Case Law Alerts
Procedural deficiency not a bar to effective tolling of the statute of limitations.
Where the plaintiffs had effectively tolled an extension to the statute of limitations period by 90 days, despite a failure to satisfy a "special rule of pleading," the Delaware Supreme Court reversed and remanded the trial court's denial of the plaintiffs' Motion to Amend the pleadings. In this medical malpractice action, the defendant, Christiana Care, filed a Motion to Dismiss in which it asserted the plaintiffs had not strictly complied with 18 Del. C. § 6856(3) in seeking to utilize a statutory 90-day extension to the applicable statute of limitations. Specifically, the defendant alleges that the plaintiffs failed to comply with the statutory requirement that a copy of the Notice be attached to the Complaint to prove compliance with the statute of limitations. The trial court granted the defendant's Motion. Thereafter, the plaintiffs filed a Motion in which they requested leave to amend their Complaint to achieve statutory compliance.
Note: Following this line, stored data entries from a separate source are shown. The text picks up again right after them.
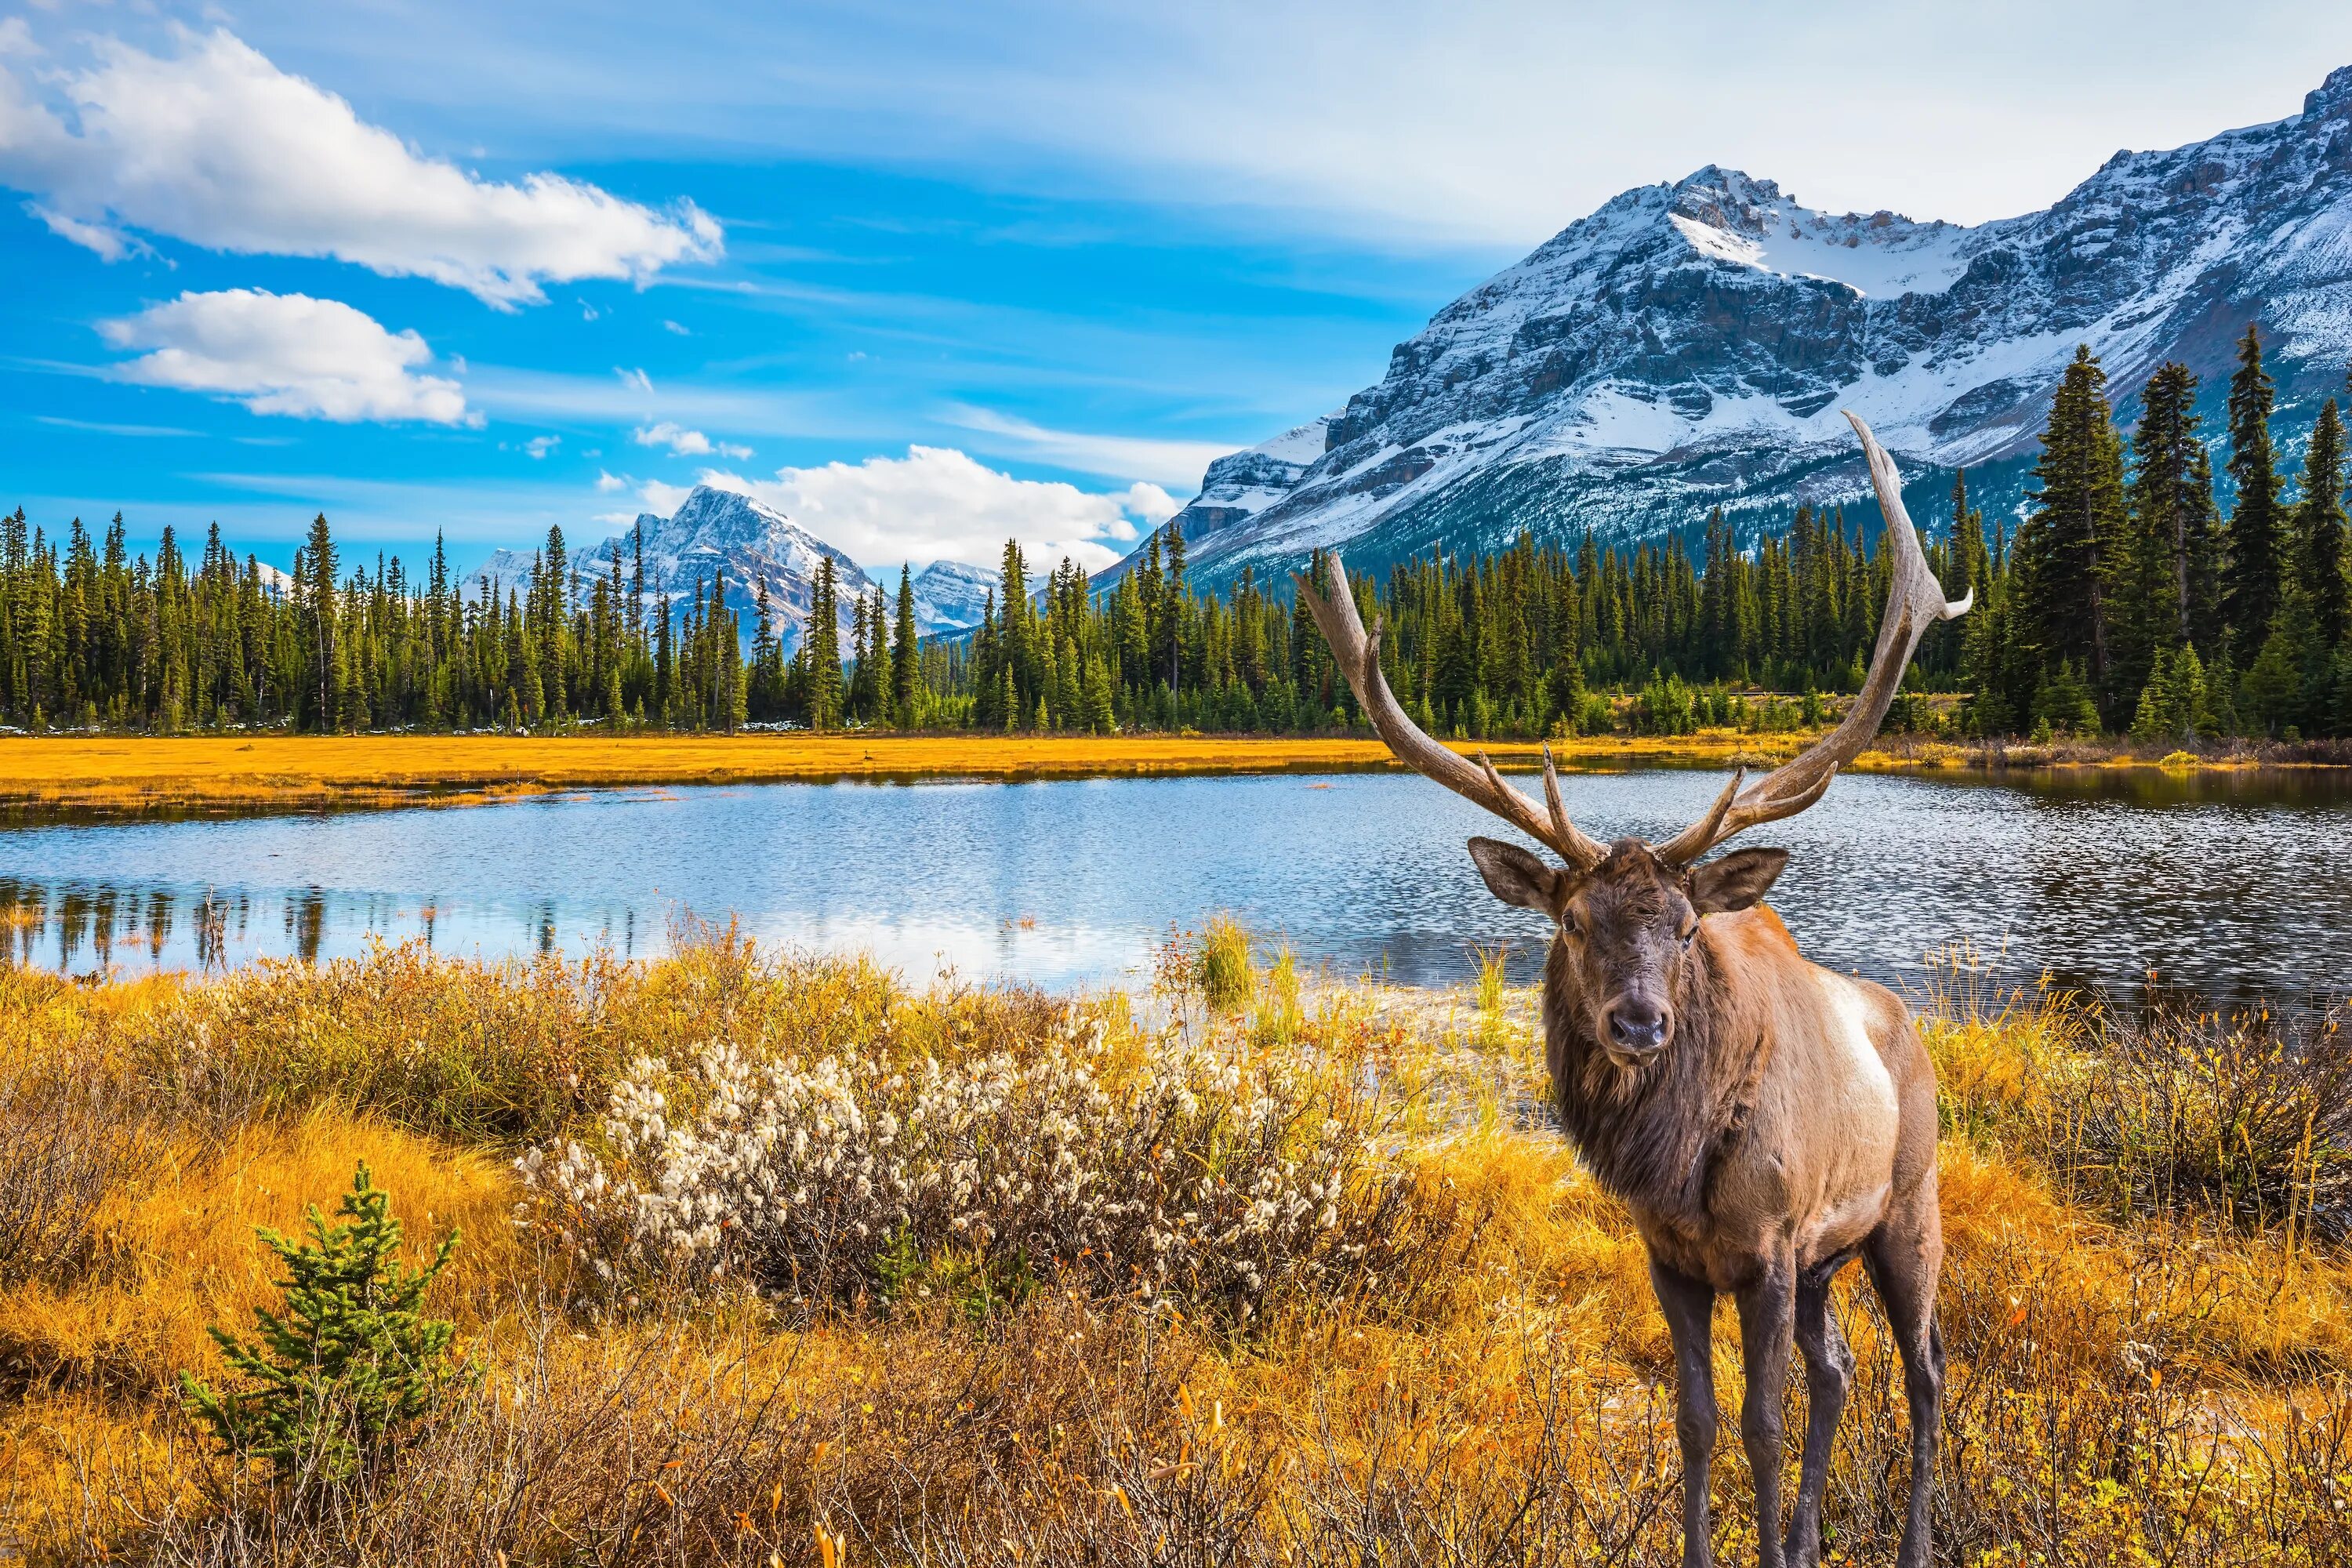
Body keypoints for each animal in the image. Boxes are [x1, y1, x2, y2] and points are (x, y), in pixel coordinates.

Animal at [1308, 413, 1966, 1568]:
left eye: (1686, 925)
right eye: (1572, 922)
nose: (1639, 1019)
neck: (1682, 1163)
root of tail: (1908, 1028)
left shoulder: (1772, 1245)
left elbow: (1759, 1423)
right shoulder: (1674, 1257)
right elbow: (1696, 1421)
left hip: (1905, 1209)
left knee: (1927, 1374)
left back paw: (1913, 1543)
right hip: (1832, 1260)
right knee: (1842, 1372)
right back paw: (1812, 1535)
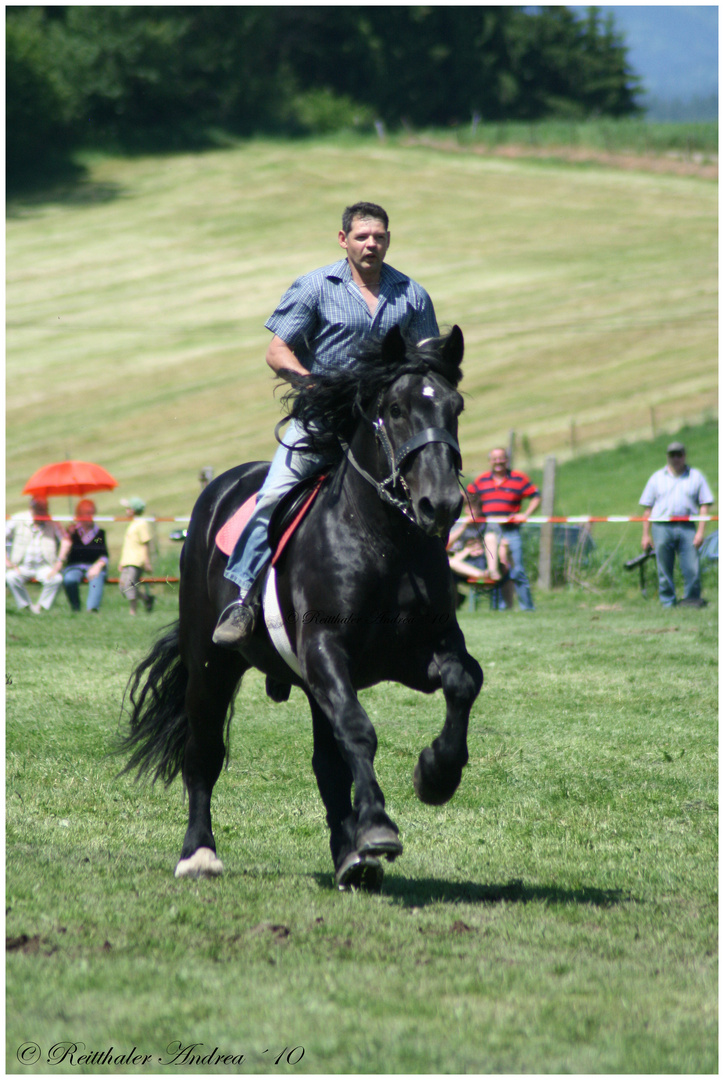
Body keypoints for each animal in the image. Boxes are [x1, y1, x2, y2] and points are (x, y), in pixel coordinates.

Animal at [120, 324, 481, 889]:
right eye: (396, 409)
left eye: (456, 407)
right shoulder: (326, 649)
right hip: (212, 664)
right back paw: (198, 853)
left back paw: (350, 858)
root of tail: (216, 493)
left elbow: (463, 683)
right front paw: (378, 826)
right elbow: (358, 729)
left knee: (326, 764)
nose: (439, 504)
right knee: (204, 753)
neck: (383, 542)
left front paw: (435, 774)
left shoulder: (421, 650)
The trial court denied the plaintiffs' Motion. On appeal, the Delaware Supreme Court found that a strict reading of the statute reveals that the sending of the Notice of Intent is the Action that tolls the limitations period an additional 90 days. The Court found that the attachment of the Notice of Intent to the Complaint is a procedural requirement, as opposed to a legal prerequisite. The Court further stated that the failure to comply with such a procedural requirement may be appropriately remedied by a Motion to Amend on the basis of the relation back doctrine. In reaching its decision to reverse and remand, the Court declined to determine whether the plaintiffs should be granted leave to amend their Complaint.